R-Mode Standards

Each drop’s provenance information defines what a workflow signature claims. Inspired and extending current workflow literature, we define seven R-modes. R-mode selection occurs when submitting a workflow to DALiuGE for initial filling and unrolling; DALiuGE handles everything else automatically.

Additionally, the ALL mode will generate a signature structure containing separate hash graphs for all supported modes, which is a good choice when experimenting with new workflow concepts or certifying a particular workflow version.

Conversely, the NOTHING option avoids all provenance collection and processing, which may be of performance interest. For now, this is also the default option if no rmode is specified.

Rerunning

A workflow reruns another if they execute the same logical workflow; their logical components and dependencies match. At this standard, the runtime information is simply an execution status flag; the translate-time information is logical template data excluding physical drops structurally.

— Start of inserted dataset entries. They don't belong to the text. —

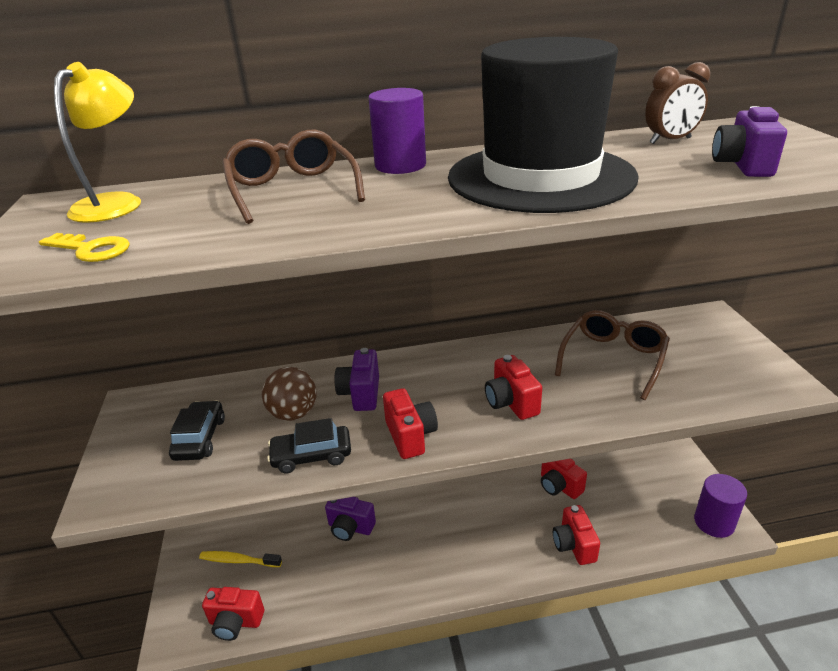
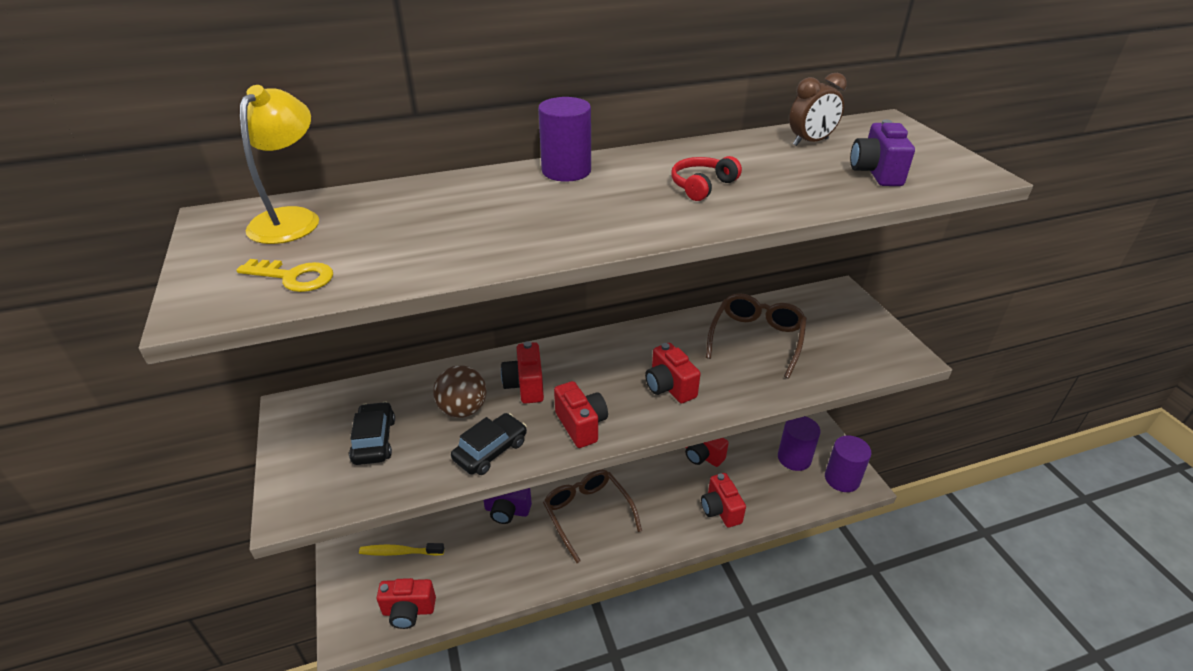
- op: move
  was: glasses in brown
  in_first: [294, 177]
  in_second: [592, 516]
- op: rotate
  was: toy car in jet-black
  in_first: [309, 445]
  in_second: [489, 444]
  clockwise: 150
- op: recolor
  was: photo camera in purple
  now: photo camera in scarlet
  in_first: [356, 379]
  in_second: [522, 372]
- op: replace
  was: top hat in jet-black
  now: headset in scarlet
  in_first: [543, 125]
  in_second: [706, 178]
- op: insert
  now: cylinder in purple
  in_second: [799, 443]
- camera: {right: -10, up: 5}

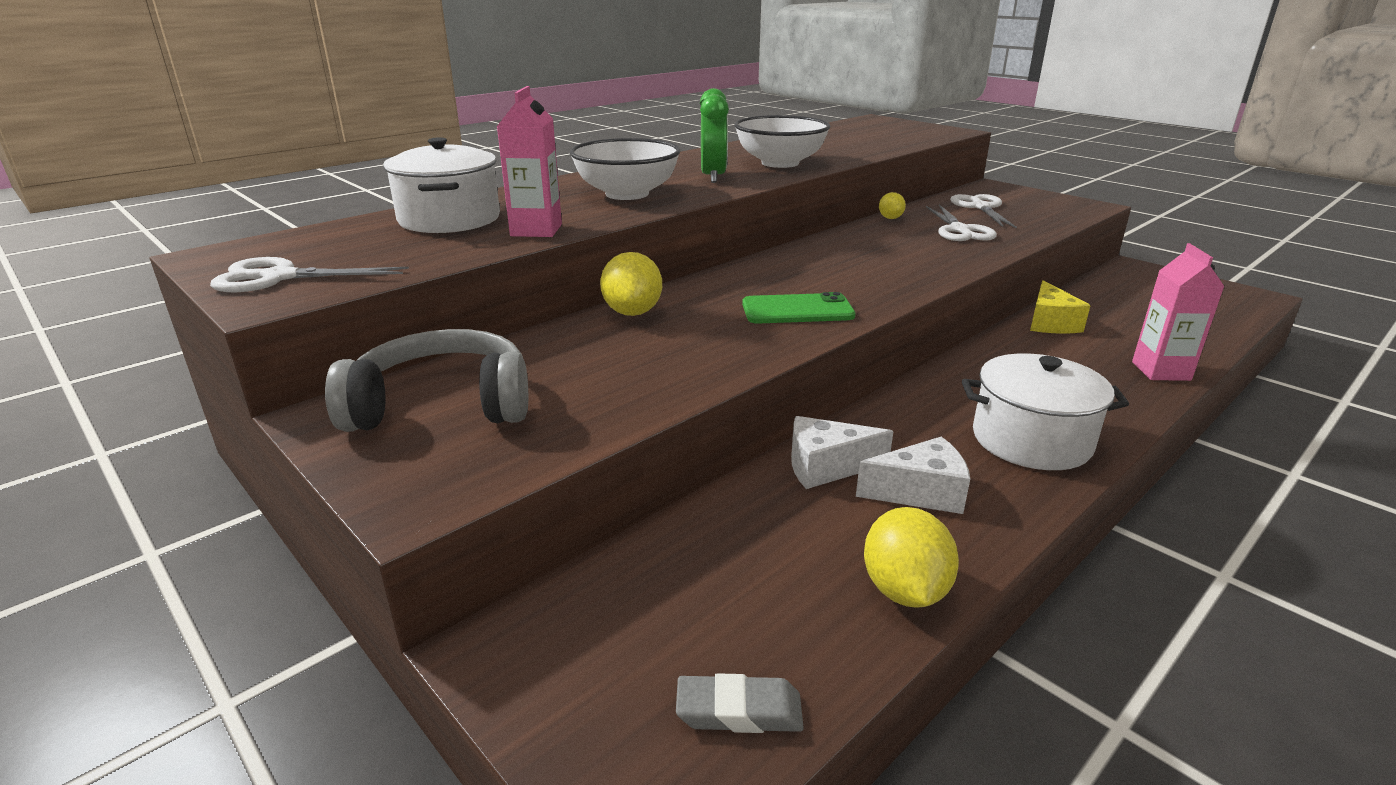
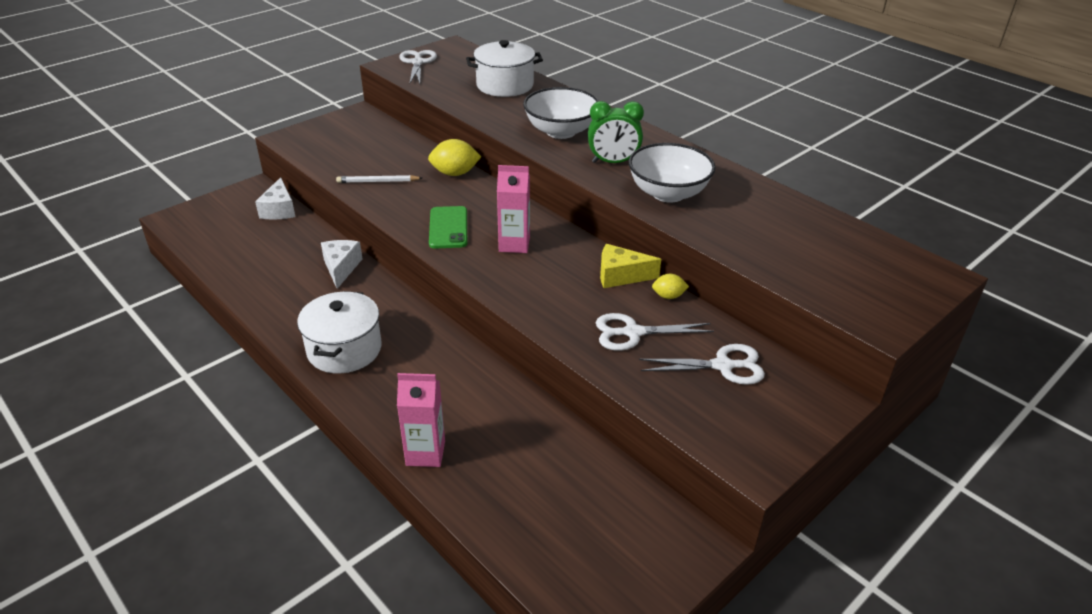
- op: delete
  was: headset in gray
  in_first: [426, 380]
- op: move
  was: carton in rosy
  in_first: [529, 161]
  in_second: [513, 209]
- op: delete
  was: pencil eraser in gray
  in_first: [740, 703]
- op: move
  was: cheese wedge in pure white
  in_first: [913, 475]
  in_second: [275, 198]
- op: delete
  was: toy lemon in bright yellow
  in_first: [911, 557]
- op: move
  was: cheese wedge in bright yellow
  in_first: [1060, 307]
  in_second: [630, 266]
- op: insert
  now: lead pencil in pure white
  in_second: [379, 179]
- camera: {right: 90, up: 10}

When scaling up an in-development workflow or deploying to a new facility asserting that executions rerun the original workflow build confidence in the workflow tools. Rerunning is also useful where data scale and contents change, like an ingest pipeline.

Repeating

A workflow repeats another if they execute the same logical workflow and a principally identical physical workflow; their logical components, dependencies, and physical tasks match. At this standard, the runtime information is still only an execution flag, and translate-time information includes component parameters (in addition to rerunning information) and includes all physical drops structurally.

Workflows with stochastic results need statistical power to make scientific claims. Asserting workflow repetitions allows using results in concert.

Recomputing

A workflow recomputes another if they execute the same physical workflow; their physical tasks and dependencies match precisely. In addition to repetition information, a maximal amount of detail for computing drops is stored at this standard.

Recomputation is a meticulous approach that is helpful when debugging workflow deployments.

Reproducing

A workflow reproduces another if their scientific information match. In other words, the terminal data drops of two workflows match in content. The precise mechanism of establishing comparable data need not be a naive copy but is a domain-specific decision. At this standard, runtime and translate-time data only include data-drops structurally. At runtime, data drops are expected to provide a characteristic summary of their contents

Reproductions are practical in asserting whether a given result can be independently reported or to test an alternate methodology. An alternate methodology could mean an incremental change to a single component (somewhat akin to regression testing) or testing a vastly different workflow approach.

Replicating - Scientifically

A scientific replica reruns and reproduces a workflow execution.

Scientific replicas establish a workflow design as a gold standard for a given set of results.

Replicating - Computationally

A computational replica recomputes and reproduces a workflow execution.

Computational replicas are useful if performing science on workflows directly (performance claims etc.)

Replicating - Totally

A total replica repeats and reproduces a workflow execution.

Total replicas allow for independent verification of results, adding direct credibility to results coming from a workflow. Moreover, if a workflow’s original deployment environment is unavailable, a total replica is the most robust assertion possibly placed on a workflow.